2026-03-05

What is a Linear Relationship

A linear relationship means that as one variable increases, the other variable changes at a constant rate.

Examples: Height vs Weight, Miles Driven vs Gas Used, Tree Girth vs Tree Volume

Scatterplot in R with Trees Data

We can use the built-in trees dataset, with measurements of 31 trees.

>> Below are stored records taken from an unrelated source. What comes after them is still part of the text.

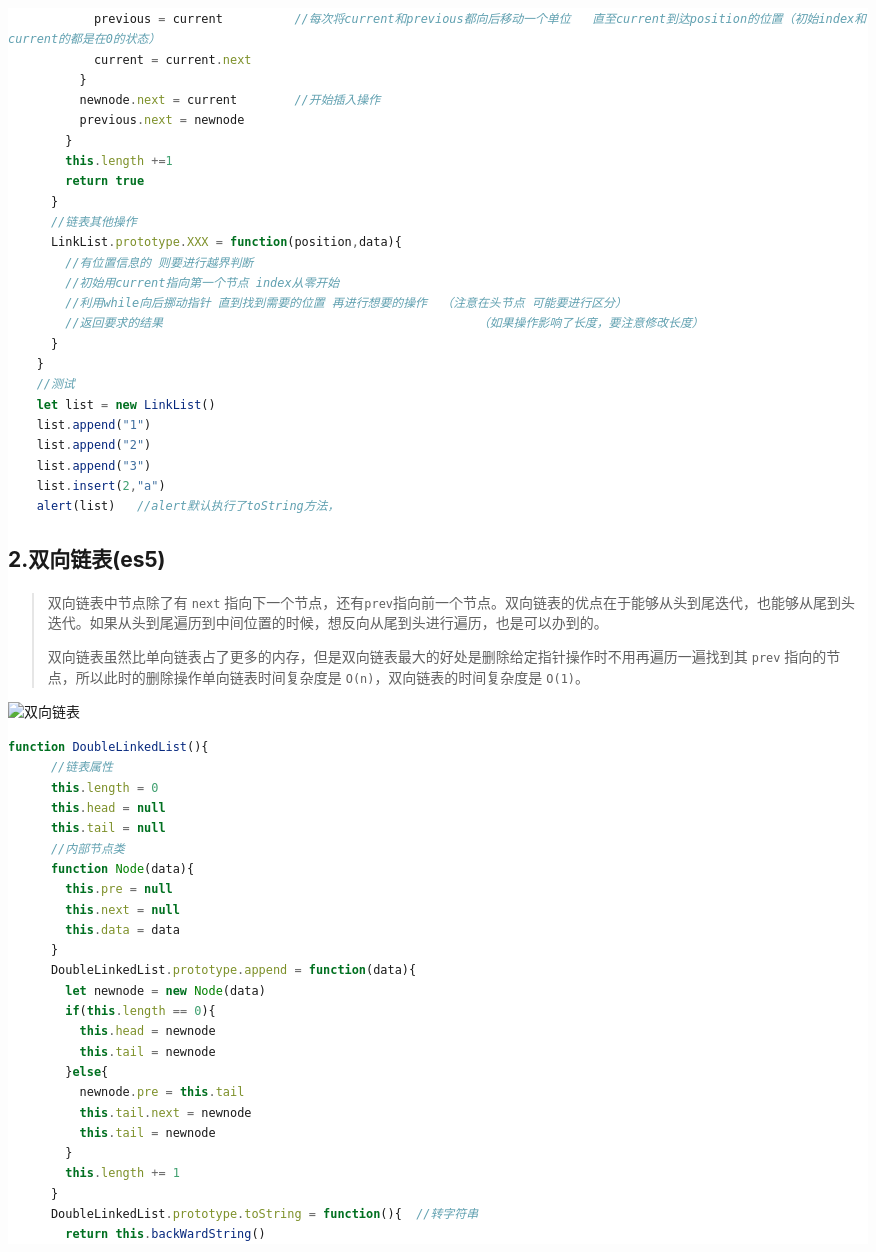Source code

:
 ```js
            previous = current          //每次将current和previous都向后移动一个单位   直至current到达position的位置（初始index和current的都是在0的状态）
            current = current.next
          }
          newnode.next = current        //开始插入操作
          previous.next = newnode
        }
        this.length +=1
        return true
      }
      //链表其他操作
      LinkList.prototype.XXX = function(position,data){
        //有位置信息的 则要进行越界判断
        //初始用current指向第一个节点 index从零开始
        //利用while向后挪动指针 直到找到需要的位置 再进行想要的操作  （注意在头节点 可能要进行区分）
        //返回要求的结果                                            （如果操作影响了长度，要注意修改长度）
      }
    }
    //测试
    let list = new LinkList()
    list.append("1")
    list.append("2")
    list.append("3")
    list.insert(2,"a")
    alert(list)   //alert默认执行了toString方法，
```

## 2.双向链表(es5)

> 双向链表中节点除了有 `next` 指向下一个节点，还有`prev`指向前一个节点。双向链表的优点在于能够从头到尾迭代，也能够从尾到头迭代。如果从头到尾遍历到中间位置的时候，想反向从尾到头进行遍历，也是可以办到的。
>
> 双向链表虽然比单向链表占了更多的内存，但是双向链表最大的好处是删除给定指针操作时不用再遍历一遍找到其 `prev` 指向的节点，所以此时的删除操作单向链表时间复杂度是 `O(n)`，双向链表的时间复杂度是 `O(1)`。

![双向链表](https://user-gold-cdn.xitu.io/2019/9/17/16d3d78cbe643cae?imageView2/0/w/1280/h/960/format/webp/ignore-error/1)

```js
function DoubleLinkedList(){
      //链表属性
      this.length = 0
      this.head = null
      this.tail = null
      //内部节点类
      function Node(data){
        this.pre = null
        this.next = null
        this.data = data
      }
      DoubleLinkedList.prototype.append = function(data){
        let newnode = new Node(data)
        if(this.length == 0){
          this.head = newnode
          this.tail = newnode
        }else{
          newnode.pre = this.tail
          this.tail.next = newnode
          this.tail = newnode
        }
        this.length += 1
      }
      DoubleLinkedList.prototype.toString = function(){  //转字符串
        return this.backWardString()
```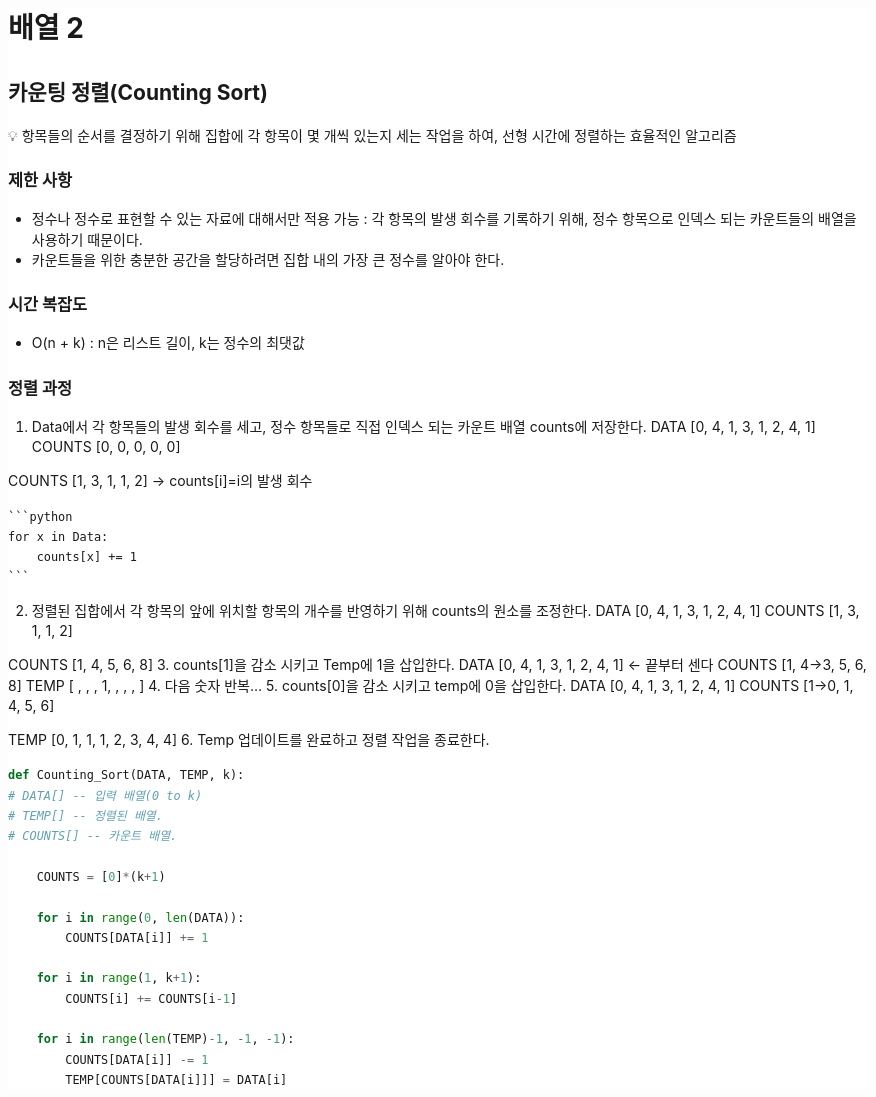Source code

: # 배열 2

## 카운팅 정렬(Counting Sort)

<aside>
💡 항목들의 순서를 결정하기 위해 집합에 각 항목이 몇 개씩 있는지 세는 작업을 하여, 선형 시간에 정렬하는 효율적인 알고리즘

</aside>

### 제한 사항

- 정수나 정수로 표현할 수 있는 자료에 대해서만 적용 가능 : 각 항목의 발생 회수를 기록하기 위해, 정수 항목으로 인덱스 되는 카운트들의 배열을 사용하기 때문이다.
- 카운트들을 위한 충분한 공간을 할당하려면 집합 내의 가장 큰 정수를 알아야 한다.

### 시간 복잡도

- O(n + k) : n은 리스트 길이, k는 정수의 최댓값

### 정렬 과정

1. Data에서 각 항목들의 발생 회수를 세고, 정수 항목들로 직접 인덱스 되는 카운트 배열 counts에 저장한다.
DATA [0, 4, 1, 3, 1, 2, 4, 1]
COUNTS [0, 0, 0, 0, 0]

COUNTS [1, 3, 1, 1, 2] → counts[i]=i의 발생 회수
    
    ```python
    for x in Data:
    	counts[x] += 1
    ```
    
2. 정렬된 집합에서 각 항목의 앞에 위치할 항목의 개수를 반영하기 위해 counts의 원소를 조정한다.
DATA [0, 4, 1, 3, 1, 2, 4, 1]
COUNTS [1, 3, 1, 1, 2]

COUNTS [1, 4, 5, 6, 8]
3. counts[1]을 감소 시키고 Temp에 1을 삽입한다.
DATA [0, 4, 1, 3, 1, 2, 4, 1] ← 끝부터 센다
COUNTS [1, 4→3, 5, 6, 8]
TEMP [ , , , 1, , , , ]
4. 다음 숫자 반복…
5. counts[0]을 감소 시키고 temp에 0을 삽입한다.
DATA [0, 4, 1, 3, 1, 2, 4, 1]
COUNTS [1→0, 1, 4, 5, 6]

TEMP [0, 1, 1, 1, 2, 3, 4, 4]
6. Temp 업데이트를 완료하고 정렬 작업을 종료한다.

```python
def Counting_Sort(DATA, TEMP, k):
# DATA[] -- 입력 배열(0 to k)
# TEMP[] -- 정렬된 배열.
# COUNTS[] -- 카운트 배열.

	COUNTS = [0]*(k+1)
	
	for i in range(0, len(DATA)):
		COUNTS[DATA[i]] += 1
		
	for i in range(1, k+1):
		COUNTS[i] += COUNTS[i-1]
		
	for i in range(len(TEMP)-1, -1, -1):
		COUNTS[DATA[i]] -= 1
		TEMP[COUNTS[DATA[i]]] = DATA[i]
```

Using a linear relationship, we can visualize relationships like: Volume vs Girth and Volume vs Height

Volume vs Girth

plot(trees$Girth, trees$Volume, xlab = "Girth", ylab = "Volume", 
     main = "Trees: Volume vs Girth")

Volume vs Height

plot(trees$Height, trees$Volume, xlab = "Height", ylab = "Volume", 
     main = "Trees: Volume vs Height")

What is Linear Regression

Linear regression finds the best straight line that predicts Y from X. We model:

Regression Model

The simple linear regression equation is

\[Y = \beta_0 + \beta_1 X + \epsilon\]

where \(Y\) = dependent variable

\(X\) = independent variable

\(\beta_0\) = intercept

\(\beta_1\) = slope

\(\epsilon\) = random error

Interpreting the Equation

The slope coefficient tells us how \(Y\) changes when \(X\) increases.

If \[ \beta_1 > 0 \]

then \(Y\) increases as \(X\) increases.

If \[ \beta_1 < 0 \]

then \(Y\) decreases as \(X\) increases.

ggplot Regression Line

Least Squares Method

The regression line is found by minimizing the sum of squared residuals.

\[ \min_{\beta_0,\beta_1} \sum_{i=1}^{n} (y_i - \hat{y}_i)^2 \]

Residual for each point:

\[ e_i = y_i - \hat{y}_i \]

Application

Linear regression is widely used in biology. Example: relationship between Petal Length and Sepal Length.